(Collected data entries)
-*-

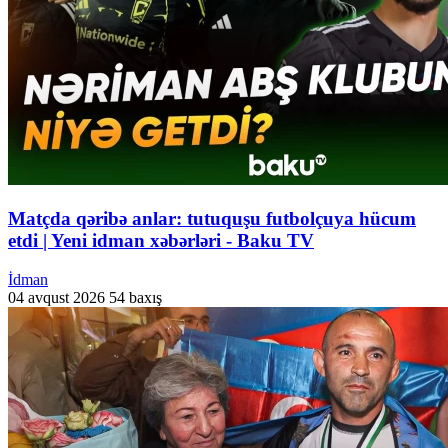
Matçda qəribə anlar: tutuquşu futbolçuya hücum
etdi | Yeni idman xəbərləri - Baku TV
İdman
04 avqust 2026
54 baxış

-*-

**Work to complete:** Could you copy the text lines from every record above word for word, leaving the pictures out of your answer?

**Your solution:**
Matçda qəribə anlar: tutuquşu futbolçuya hücum
etdi | Yeni idman xəbərləri - Baku TV
İdman
04 avqust 2026
54 baxış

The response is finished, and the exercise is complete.